Staatssekretär Fritsch äußerte sich erwartungsgemäß professionell und positiv über die Arbeit der Berliner Sozialverwaltung. Es gäbe Gespräche mit den städtischen Wohnungsbaugesellschaften und auch auf Bundesebene über dieses Thema. Für Berlin sei das Problem der fehlenden Mietkautionen, die Möglichkeit, ein „geschütztes Marktsegment“ für Flüchtlinge zu organisieren, im Gespräch usw. quasi schon fast geregelt. Eine der wenigen konkreten Äußerungen von Fritsch war, dass kleine Wohnungen für Flüchtlinge wegen der aktuellen Mietpreise wohl nicht gefunden werden könnten.

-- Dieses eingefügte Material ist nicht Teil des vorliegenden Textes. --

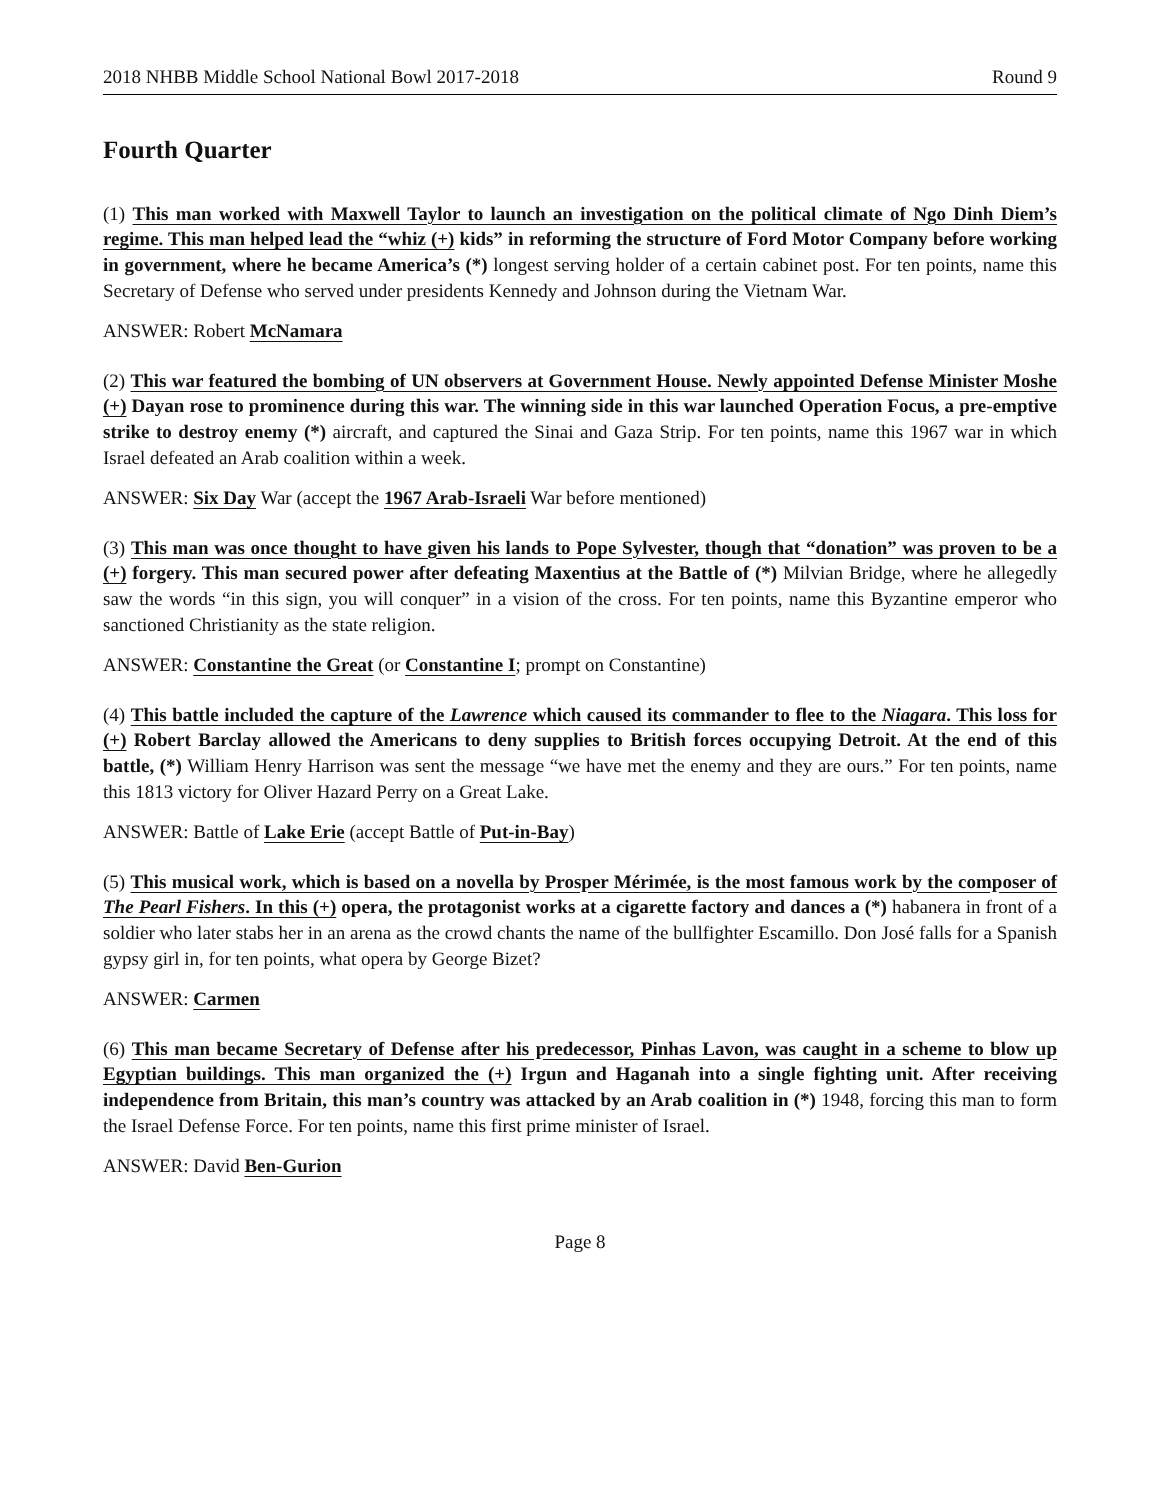2018 NHBB Middle School National Bowl 2017-2018 Round 9
Fourth Quarter
(1) This man worked with Maxwell Taylor to launch an investigation on the political climate of Ngo Dinh Diem’s regime. This man helped lead the “whiz (+) kids” in reforming the structure of Ford Motor Company before working in government, where he became America’s (*) longest serving holder of a certain cabinet post. For ten points, name this Secretary of Defense who served under presidents Kennedy and Johnson during the Vietnam War.
ANSWER: Robert McNamara
(2) This war featured the bombing of UN observers at Government House. Newly appointed Defense Minister Moshe (+) Dayan rose to prominence during this war. The winning side in this war launched Operation Focus, a pre-emptive strike to destroy enemy (*) aircraft, and captured the Sinai and Gaza Strip. For ten points, name this 1967 war in which Israel defeated an Arab coalition within a week.
ANSWER: Six Day War (accept the 1967 Arab-Israeli War before mentioned)
(3) This man was once thought to have given his lands to Pope Sylvester, though that “donation” was proven to be a (+) forgery. This man secured power after defeating Maxentius at the Battle of (*) Milvian Bridge, where he allegedly saw the words “in this sign, you will conquer” in a vision of the cross. For ten points, name this Byzantine emperor who sanctioned Christianity as the state religion.
ANSWER: Constantine the Great (or Constantine I; prompt on Constantine)
(4) This battle included the capture of the Lawrence which caused its commander to flee to the Niagara. This loss for (+) Robert Barclay allowed the Americans to deny supplies to British forces occupying Detroit. At the end of this battle, (*) William Henry Harrison was sent the message “we have met the enemy and they are ours.” For ten points, name this 1813 victory for Oliver Hazard Perry on a Great Lake.
ANSWER: Battle of Lake Erie (accept Battle of Put-in-Bay)
(5) This musical work, which is based on a novella by Prosper Mérimée, is the most famous work by the composer of The Pearl Fishers. In this (+) opera, the protagonist works at a cigarette factory and dances a (*) habanera in front of a soldier who later stabs her in an arena as the crowd chants the name of the bullfighter Escamillo. Don José falls for a Spanish gypsy girl in, for ten points, what opera by George Bizet?
ANSWER: Carmen
(6) This man became Secretary of Defense after his predecessor, Pinhas Lavon, was caught in a scheme to blow up Egyptian buildings. This man organized the (+) Irgun and Haganah into a single fighting unit. After receiving independence from Britain, this man’s country was attacked by an Arab coalition in (*) 1948, forcing this man to form the Israel Defense Force. For ten points, name this first prime minister of Israel.
ANSWER: David Ben-Gurion
Page 8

Ob wenigstens der Umkehrschluss ‚Familien werden in Wohnungen untergebracht’ wahr gemacht wird, werden wir sehen. Bislang und besonders im Jahr 2010 kann auch davon keine Rede sein.

Uns ist egal, wie der Berliner Senat Flüchtlingslager (zugunsten von Wohnungen) abschafft.

Wir wissen, dass nicht nur die Berliner Sozialverwaltung Verantwortung an der Situation trägt.
Wir wissen aber auch, dass das Land Berlin fahrlässig keine Verbesserung herbei führt.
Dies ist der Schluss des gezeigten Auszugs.